(Beginning of Extracted information)

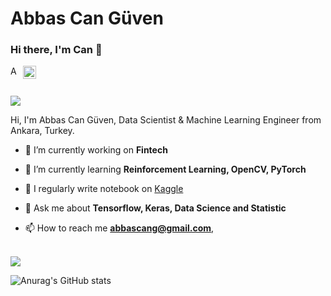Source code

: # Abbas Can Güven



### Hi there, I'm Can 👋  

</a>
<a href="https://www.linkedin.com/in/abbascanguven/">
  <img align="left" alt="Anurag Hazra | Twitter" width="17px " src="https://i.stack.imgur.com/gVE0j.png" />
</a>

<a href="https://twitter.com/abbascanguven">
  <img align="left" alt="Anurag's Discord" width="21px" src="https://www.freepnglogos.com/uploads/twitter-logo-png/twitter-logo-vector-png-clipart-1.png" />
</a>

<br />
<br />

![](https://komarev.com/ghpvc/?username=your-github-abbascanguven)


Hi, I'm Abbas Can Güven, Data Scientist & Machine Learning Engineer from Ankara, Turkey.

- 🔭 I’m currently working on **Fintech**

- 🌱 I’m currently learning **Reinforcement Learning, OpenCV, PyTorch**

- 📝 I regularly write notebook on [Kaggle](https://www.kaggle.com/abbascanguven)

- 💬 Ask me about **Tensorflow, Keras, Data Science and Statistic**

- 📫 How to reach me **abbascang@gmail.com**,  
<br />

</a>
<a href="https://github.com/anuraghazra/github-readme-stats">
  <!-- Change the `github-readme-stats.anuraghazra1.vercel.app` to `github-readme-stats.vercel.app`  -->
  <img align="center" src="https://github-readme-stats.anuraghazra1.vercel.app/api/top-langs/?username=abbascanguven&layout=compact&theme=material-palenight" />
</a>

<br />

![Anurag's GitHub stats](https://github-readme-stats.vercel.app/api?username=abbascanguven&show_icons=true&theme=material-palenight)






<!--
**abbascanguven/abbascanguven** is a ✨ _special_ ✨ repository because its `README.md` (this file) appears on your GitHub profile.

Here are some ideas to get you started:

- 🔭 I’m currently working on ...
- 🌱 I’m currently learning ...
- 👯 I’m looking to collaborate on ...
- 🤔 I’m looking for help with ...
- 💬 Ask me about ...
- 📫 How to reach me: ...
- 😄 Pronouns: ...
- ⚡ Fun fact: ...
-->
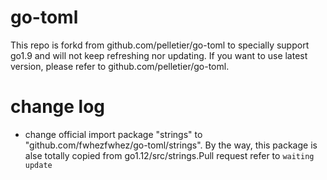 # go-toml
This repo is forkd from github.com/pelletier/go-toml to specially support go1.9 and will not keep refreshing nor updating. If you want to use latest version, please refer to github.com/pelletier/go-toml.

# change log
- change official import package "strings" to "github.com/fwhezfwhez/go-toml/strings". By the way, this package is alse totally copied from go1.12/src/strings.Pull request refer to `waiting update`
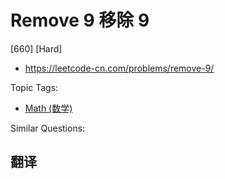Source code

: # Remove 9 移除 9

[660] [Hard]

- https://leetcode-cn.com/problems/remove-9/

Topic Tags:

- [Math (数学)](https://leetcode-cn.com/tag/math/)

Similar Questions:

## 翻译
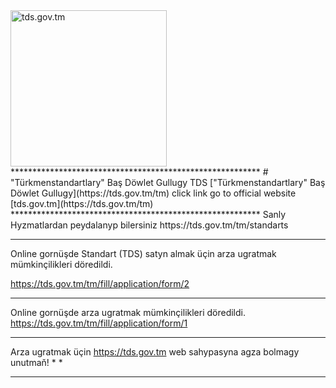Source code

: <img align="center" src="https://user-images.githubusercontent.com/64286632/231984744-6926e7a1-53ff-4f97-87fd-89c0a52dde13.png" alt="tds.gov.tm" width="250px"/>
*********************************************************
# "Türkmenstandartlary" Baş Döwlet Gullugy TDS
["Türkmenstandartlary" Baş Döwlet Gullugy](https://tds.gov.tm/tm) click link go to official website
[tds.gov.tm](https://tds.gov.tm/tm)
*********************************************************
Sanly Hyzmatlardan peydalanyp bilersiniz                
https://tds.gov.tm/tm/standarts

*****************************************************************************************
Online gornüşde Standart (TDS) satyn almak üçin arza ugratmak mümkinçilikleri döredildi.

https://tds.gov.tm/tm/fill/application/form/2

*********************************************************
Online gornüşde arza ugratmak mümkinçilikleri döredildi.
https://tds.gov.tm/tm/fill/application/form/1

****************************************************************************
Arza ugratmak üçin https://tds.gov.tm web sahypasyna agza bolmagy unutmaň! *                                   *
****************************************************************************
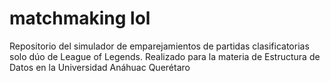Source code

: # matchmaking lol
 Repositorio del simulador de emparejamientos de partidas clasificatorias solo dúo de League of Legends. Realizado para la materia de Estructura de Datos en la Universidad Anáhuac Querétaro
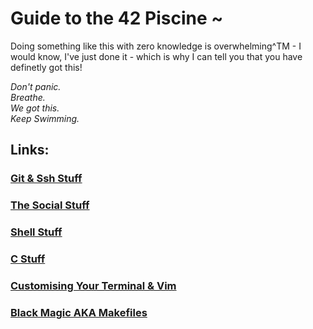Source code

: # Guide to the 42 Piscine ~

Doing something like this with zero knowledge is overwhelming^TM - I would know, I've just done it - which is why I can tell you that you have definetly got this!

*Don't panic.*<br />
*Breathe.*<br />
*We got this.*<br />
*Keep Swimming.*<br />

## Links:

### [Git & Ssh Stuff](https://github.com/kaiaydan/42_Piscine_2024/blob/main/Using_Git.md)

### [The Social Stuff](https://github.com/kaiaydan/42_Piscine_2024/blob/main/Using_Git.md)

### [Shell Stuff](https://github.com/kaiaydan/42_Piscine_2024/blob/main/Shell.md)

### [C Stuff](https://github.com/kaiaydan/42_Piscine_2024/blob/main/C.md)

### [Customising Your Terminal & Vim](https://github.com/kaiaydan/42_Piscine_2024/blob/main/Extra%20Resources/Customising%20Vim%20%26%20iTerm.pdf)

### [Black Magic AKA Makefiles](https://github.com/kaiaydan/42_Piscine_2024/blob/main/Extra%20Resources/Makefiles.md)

(End of Extracted information)

▸ Task prompt: Once you have found every line above holding the word "main", copy those lines.

▸ Output of the exercise:
### [Git & Ssh Stuff](https://github.com/kaiaydan/42_Piscine_2024/blob/main/Using_Git.md)
### [The Social Stuff](https://github.com/kaiaydan/42_Piscine_2024/blob/main/Using_Git.md)
### [Shell Stuff](https://github.com/kaiaydan/42_Piscine_2024/blob/main/Shell.md)
### [C Stuff](https://github.com/kaiaydan/42_Piscine_2024/blob/main/C.md)
### [Customising Your Terminal & Vim](https://github.com/kaiaydan/42_Piscine_2024/blob/main/Extra%20Resources/Customising%20Vim%20%26%20iTerm.pdf)
### [Black Magic AKA Makefiles](https://github.com/kaiaydan/42_Piscine_2024/blob/main/Extra%20Resources/Makefiles.md)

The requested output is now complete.